Of our mailman, that is. We're awaiting our fingerprinting appointment notification from the USCIS, so several times a day I look to see if the mailman's come and hope to find a nice letter in our box from the Department of Homeland Security. (We received one from them just last week, letting us know that our I800A application had been received. I sometimes wonder if our mailman thinks we're up to no good, getting all these official-looking letters. That and the fact that I probably appear to be a little nuts.)

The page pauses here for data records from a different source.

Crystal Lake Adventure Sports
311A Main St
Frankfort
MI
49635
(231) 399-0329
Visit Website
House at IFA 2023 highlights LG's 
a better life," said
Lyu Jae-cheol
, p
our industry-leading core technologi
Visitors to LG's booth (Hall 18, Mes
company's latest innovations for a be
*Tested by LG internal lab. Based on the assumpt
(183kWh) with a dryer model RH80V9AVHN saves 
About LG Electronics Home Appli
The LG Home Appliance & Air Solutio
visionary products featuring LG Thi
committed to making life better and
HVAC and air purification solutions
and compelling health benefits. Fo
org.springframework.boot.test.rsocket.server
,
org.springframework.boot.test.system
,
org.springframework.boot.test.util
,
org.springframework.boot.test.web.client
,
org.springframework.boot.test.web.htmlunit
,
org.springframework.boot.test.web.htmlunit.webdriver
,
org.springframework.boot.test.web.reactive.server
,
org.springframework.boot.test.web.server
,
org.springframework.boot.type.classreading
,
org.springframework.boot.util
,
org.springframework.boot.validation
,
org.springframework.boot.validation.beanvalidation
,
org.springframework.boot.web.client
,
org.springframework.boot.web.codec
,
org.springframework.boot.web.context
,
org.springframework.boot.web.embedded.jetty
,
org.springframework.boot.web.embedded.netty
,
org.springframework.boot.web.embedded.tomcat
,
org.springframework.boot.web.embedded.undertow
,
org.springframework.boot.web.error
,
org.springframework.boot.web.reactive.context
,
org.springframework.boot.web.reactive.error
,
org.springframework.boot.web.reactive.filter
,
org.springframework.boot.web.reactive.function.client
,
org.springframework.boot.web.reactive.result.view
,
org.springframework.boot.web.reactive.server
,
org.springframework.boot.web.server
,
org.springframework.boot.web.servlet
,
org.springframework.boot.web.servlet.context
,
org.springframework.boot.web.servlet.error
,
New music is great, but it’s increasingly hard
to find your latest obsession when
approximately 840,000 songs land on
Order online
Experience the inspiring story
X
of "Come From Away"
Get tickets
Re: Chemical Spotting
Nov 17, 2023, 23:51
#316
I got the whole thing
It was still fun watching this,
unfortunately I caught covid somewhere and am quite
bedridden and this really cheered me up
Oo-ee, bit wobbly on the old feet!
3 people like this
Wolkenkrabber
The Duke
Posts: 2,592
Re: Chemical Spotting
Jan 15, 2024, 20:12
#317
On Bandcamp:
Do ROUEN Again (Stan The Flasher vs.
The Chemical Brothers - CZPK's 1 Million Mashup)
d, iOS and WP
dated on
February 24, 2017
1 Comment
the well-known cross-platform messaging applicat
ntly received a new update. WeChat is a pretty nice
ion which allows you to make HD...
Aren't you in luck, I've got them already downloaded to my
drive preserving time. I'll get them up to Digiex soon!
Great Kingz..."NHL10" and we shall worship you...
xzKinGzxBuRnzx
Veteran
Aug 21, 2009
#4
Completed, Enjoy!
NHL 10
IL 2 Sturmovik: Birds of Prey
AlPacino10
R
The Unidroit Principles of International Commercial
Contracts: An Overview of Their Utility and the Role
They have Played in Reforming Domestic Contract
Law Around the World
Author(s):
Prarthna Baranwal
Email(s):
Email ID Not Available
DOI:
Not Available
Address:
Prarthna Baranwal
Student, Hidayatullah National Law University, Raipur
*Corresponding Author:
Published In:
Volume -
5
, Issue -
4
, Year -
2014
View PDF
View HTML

Once we have our fingerprinting invitation, we can go to the local immigration office and have our fingerprints taken (for the 2nd time since we started this journey). After the USCIS runs our fingerprints and determines that we still don't have criminal records, they will approve our I800A ("Application for Determination of Suitability to Adopt a Child from a Convention Country" - the "Convention" being the Hague treaty governing international adoption, to which both China and the U.S. are signatories). The I800A basically means that the U.S. government has examined our home study and performed a background check and determined that we are fit to adopt a child. Immediately after being notified that we've received our I800A, our agency will submit the I800 application we recently filled out ("Petition to Classify Convention Adoptee as an Immediate Relative"), which specifically gives us the U.S. government's permission to adopt our daughter. At the same time, our agency will submit our "Letter of Acceptance" (already signed by us and waiting at CCAI's office in Beijing), which is the Chinese government's official document matching us to our daughter and giving us their permission to adopt her. Once China receives our signed LOA, they will issue a travel approval (TA) for us to go to China and bring our daughter home. Travel approvals typically are received 11-15 weeks after the LOA is sent to China - but everything has been moving so fast on the China end since we were matched with our daughter, I think it will be faster than that. And then we'll travel 2-4 weeks later, once our agency has been able to secure an appointment for us at the U.S. Consulate in Guangzhou, which will issue our daughter's visa to return to the U.S. Immediately after we arrive in the U.S., she will be a U.S. citizen. The adoption itself will be legal and permanent sometime during our first week in China, while we are in Zhengzhou (the capital of Henan Province, where our daughter was born). There's a process we can go through after we return to obtain a U.S. birth certificate for our daughter, but she will be legally ours before we come home.
Whew. You need a scorecard to keep up with all this. Thank goodness for the wonderful CCAI ladies in the Waiting Child department and at the Georgia office. They're keeping it all together for us. As for me, I'm going to check the mail. Again.